Owing to the injection of noble gases into the LHC accelerator beam-pipe at CERN, LHCb is
developing a full-scale fixed-target experiment studying collisions of protons and lead ions on
gas atoms at the as of today’s highest energy ever reached in a fixed-target experiment. Such a
scale, intermediate between the past experiments and the LHC ones, is mostly unexplored and
the accessible physics prospects, addressing different fields of interest among which nucleon
characterization and astrophysics, are unique at the LHC. The gas injection system, SMOG, has
recently been upgraded in view of the LHC Run3. The gas will be confined in a 20-cm-long
cell, SMOG2, installed in August 2020 40 cm upstream of the LHCb nominal interaction point.
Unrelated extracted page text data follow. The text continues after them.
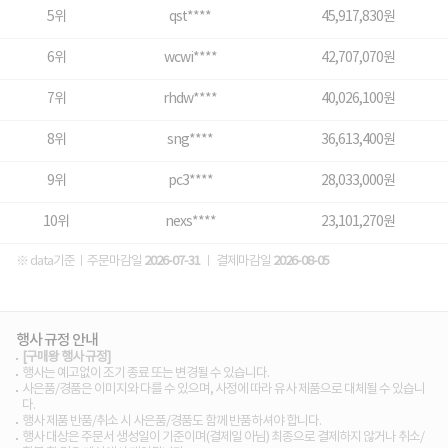
5위
qst****
45,917,830원
6위
wcwi****
42,707,070원
7위
rhdw****
40,026,100원
8위
sng****
36,613,400원
9위
pc3****
28,033,000원
10위
nexs****
23,101,270원
※ data기준ㅣ주문마감일
2026-07-31
ㅣ 결제마감일
2026-08-05
행사 규정 안내
[구매왕 행사 규정]
행사는 예고없이 조기 종료 또는 변경될 수 있습니다.
사은품/경품은 이미지와 다를 수 있으며, 사정에 따라 유사 제품으로 대체될 수 있습니
다.
행사 제품 반품/취소 시 사은품/경품도 함께 반품하셔야 합니다.
행사 대상은 주문서 생성일이 기준이며(결제일 아님) 최종으로 결제하지 않거나 취소/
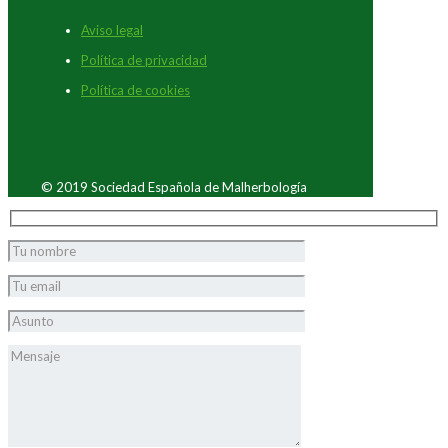
Aviso legal
Política de privacidad
Política de cookies
© 2019 Sociedad Española de Malherbología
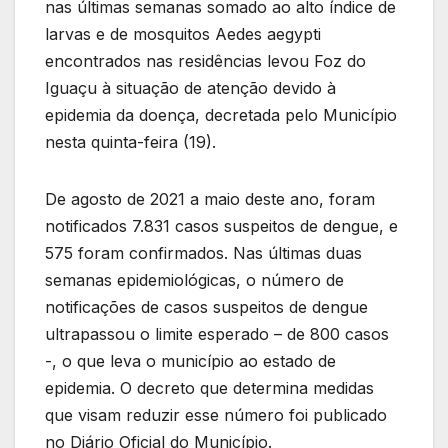
nas últimas semanas somado ao alto índice de
larvas e de mosquitos Aedes aegypti
encontrados nas residências levou Foz do
Iguaçu à situação de atenção devido à
epidemia da doença, decretada pelo Município
nesta quinta-feira (19).
De agosto de 2021 a maio deste ano, foram
notificados 7.831 casos suspeitos de dengue, e
575 foram confirmados. Nas últimas duas
semanas epidemiológicas, o número de
notificações de casos suspeitos de dengue
ultrapassou o limite esperado – de 800 casos
-, o que leva o município ao estado de
epidemia. O decreto que determina medidas
que visam reduzir esse número foi publicado
no Diário Oficial do Município.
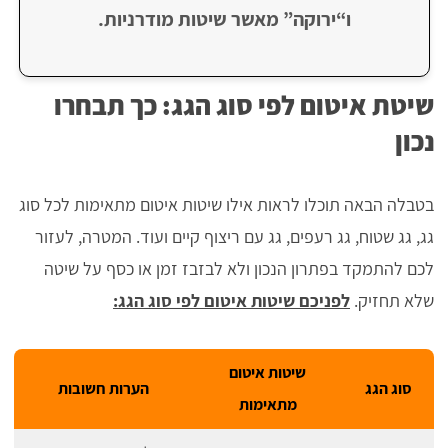
ו“ירוקה” מאשר שיטות מודרניות.
שיטת איטום לפי סוג הגג: כך תבחרו
נכון
בטבלה הבאה תוכלו לראות אילו שיטות איטום מתאימות לכל סוג
גג, גג שטוח, גג רעפים, גג עם ריצוף קיים ועוד. המטרה, לעזור
לכם להתמקד בפתרון הנכון ולא לבזבז זמן או כסף על שיטה
שלא תחזיק.
לפניכם שיטות איטום לפי סוג הגג:
שיטות איטום
סוג הגג
הערות חשובות
מתאימות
Leveraging on the precise definition of the beam-gas luminous region, the gas areal density seen by
the beam will be increased by two orders of magnitude for the same gas flow as in Run2 and many
gas species, notably non-noble ones such as hydrogen and oxygen, will be injected. Moreover,
the separation between the beam-beam and beam-gas interaction regions opens the possibility to
operate LHCb at the same time as a fixed-target and a collider experiment. In this document, two
examples of the LHCb physics reach in its fixed-target configuration are presented, describing
recent published results obtained from the analysis of Run2 data and the prospects for Run3.